S'inspirant du catholicisme (Arcand était animé d'un fervant penchant pour la religion, il était croyant, pratiquant, à la limite parfois fanatique et extrémiste) il fonde un parti très conservateur. C'est un homme qui a de grandes idées. Il souhaite d'abord redonner du travail aux gens, aider les agriculteurs, contrer la crise économique qui afflige les canadiens.

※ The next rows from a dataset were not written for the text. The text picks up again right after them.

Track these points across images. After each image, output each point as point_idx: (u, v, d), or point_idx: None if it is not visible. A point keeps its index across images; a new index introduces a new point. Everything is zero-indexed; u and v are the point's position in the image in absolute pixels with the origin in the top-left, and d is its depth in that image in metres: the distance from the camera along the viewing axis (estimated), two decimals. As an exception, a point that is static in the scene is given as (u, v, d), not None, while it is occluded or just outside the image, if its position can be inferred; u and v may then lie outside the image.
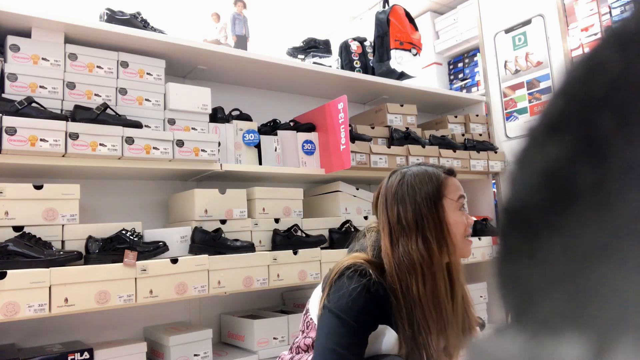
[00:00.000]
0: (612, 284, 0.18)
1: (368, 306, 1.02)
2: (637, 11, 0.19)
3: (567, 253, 0.19)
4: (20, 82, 1.59)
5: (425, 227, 1.07)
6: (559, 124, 0.20)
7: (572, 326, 0.18)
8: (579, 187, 0.19)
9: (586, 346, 0.17)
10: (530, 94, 2.78)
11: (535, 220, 0.20)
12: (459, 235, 1.10)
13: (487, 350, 0.21)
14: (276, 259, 1.84)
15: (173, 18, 2.41)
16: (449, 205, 1.10)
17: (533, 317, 0.20)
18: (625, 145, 0.18)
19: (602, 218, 0.18)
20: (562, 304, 0.19)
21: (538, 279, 0.20)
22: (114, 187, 1.97)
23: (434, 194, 1.09)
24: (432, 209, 1.08)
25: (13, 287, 1.34)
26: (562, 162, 0.19)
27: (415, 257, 1.05)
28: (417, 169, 1.14)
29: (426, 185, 1.10)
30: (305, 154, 2.18)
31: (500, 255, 0.22)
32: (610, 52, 0.19)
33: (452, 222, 1.09)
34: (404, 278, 1.05)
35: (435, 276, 1.06)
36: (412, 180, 1.11)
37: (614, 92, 0.18)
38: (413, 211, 1.08)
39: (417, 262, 1.05)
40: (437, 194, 1.09)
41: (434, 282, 1.05)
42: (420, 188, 1.10)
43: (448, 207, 1.10)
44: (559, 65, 2.65)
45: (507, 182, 0.22)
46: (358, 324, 1.01)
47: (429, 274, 1.05)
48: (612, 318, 0.17)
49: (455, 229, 1.09)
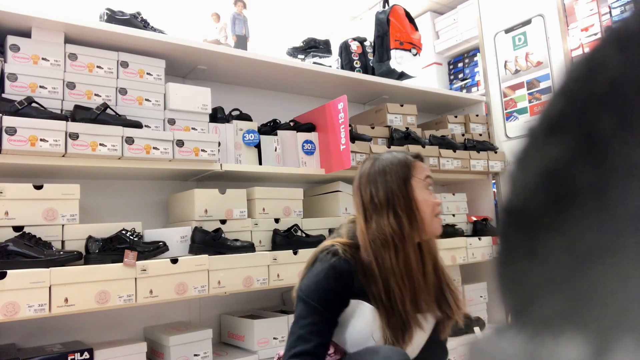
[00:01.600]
0: (611, 284, 0.18)
1: (334, 286, 1.11)
2: (637, 11, 0.19)
3: (567, 253, 0.19)
4: (20, 82, 1.59)
5: (396, 204, 1.16)
6: (559, 124, 0.20)
7: (572, 326, 0.18)
8: (578, 187, 0.19)
9: (586, 346, 0.17)
10: (530, 94, 2.78)
11: (535, 220, 0.20)
12: (427, 212, 1.19)
13: (487, 350, 0.21)
14: (276, 259, 1.84)
15: (173, 18, 2.41)
16: (417, 184, 1.19)
17: (533, 317, 0.20)
18: (625, 145, 0.18)
19: (602, 218, 0.18)
20: (562, 304, 0.19)
21: (538, 279, 0.20)
22: (114, 187, 1.97)
23: (403, 174, 1.19)
24: (401, 187, 1.17)
25: (13, 287, 1.34)
26: (562, 162, 0.19)
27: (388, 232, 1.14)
28: (388, 155, 1.25)
29: (396, 167, 1.20)
30: (305, 154, 2.18)
31: (500, 255, 0.22)
32: (610, 52, 0.19)
33: (420, 199, 1.18)
34: (378, 252, 1.15)
35: (406, 248, 1.14)
36: (384, 164, 1.21)
37: (614, 92, 0.18)
38: (384, 190, 1.17)
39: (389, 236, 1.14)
40: (406, 174, 1.19)
41: (406, 254, 1.14)
42: (390, 169, 1.20)
43: (416, 186, 1.19)
44: (559, 65, 2.65)
45: (507, 182, 0.22)
46: (323, 306, 1.10)
47: (400, 247, 1.14)
48: (612, 318, 0.17)
49: (423, 206, 1.18)
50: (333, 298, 1.12)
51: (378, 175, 1.20)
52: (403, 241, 1.14)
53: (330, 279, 1.11)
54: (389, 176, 1.18)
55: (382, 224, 1.15)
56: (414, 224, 1.16)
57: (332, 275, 1.12)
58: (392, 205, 1.16)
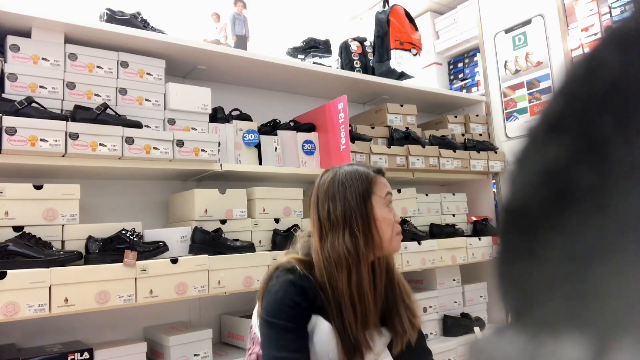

Il me semble que Arcand a toujours été raciste, mais que c'est à partir d'une controverse entourant le financement d'écoles juives qu'il trouvera un exutoire à ses convictions et des coupables à tous les maux du monde: les juifs. Ses journaux passent alors de publications satiriques à des feuilles de propagande haineuse. Son racisme virulent fait fuir ses annonceurs et ses journaux doivent régulièrement fermer leurs portes. Dès qu'il reçoit l'aide de mécènes qui approuvent son travail, il en ouvre d'autres.
Tout au long de ma lecture, j'ai été horrifiée par ce que je découvrais. On nous parle si peu de la Guerre et du nazisme comme étant quelque chose qui nous impliquait aussi chez nous, que cette partie de l'histoire demeure inconnue pour plusieurs et reste souvent confinée, dans nos esprits, à l'Europe. Le parti d'Arcand (le PNSC, Parti National Social Chrétien) recevait tout de même l'appui du public, puisqu'il demandait des choses pouvant aider les canadiens, les ouvriers, les fermiers et les pauvres. Arcand a toujours eu des problèmes d'argent et gagnait peu pour vivre et faire vivre sa famille, ce qui le rapprochait probablement de la classe ouvrière. Il présente des solutions à la crise économique, mais parallèlement, voue une haine féroce aux juifs.
Même s'il n'a pas toujours été bien accepté de partager les vues d'Arcand, son parti a tout de même connu ses heures de gloire. Arcand avait des contacts dans de très nombreux pays. Des personnalités connues ont été partisans de ses idées. Le nazisme était présent dans plusieurs familles, les photos qui accompagnent le livre en font foi. On y voit des mères de famille avec des nourrissons qui s'appellent Adolphe Adrien Benito et portant la croix gammée sur leurs vêtements. On y voit des regroupements de nazis dans des salles publiques, venus entendre parler leur chef. Une des photos qui m'a étonnée et à la fois horrifiée, c'est de voir que la croix gammée, aujourd'hui synonyme d'horreur sans nom, était utilisée sans que cela soulève les foules. Un immeuble de Verdun portait dans sa maçonnerie, le symbole de la croix gammée. Des travaux ont ensuite été faits pour modifier ce symbole aujourd'hui chargé de haine et de sang.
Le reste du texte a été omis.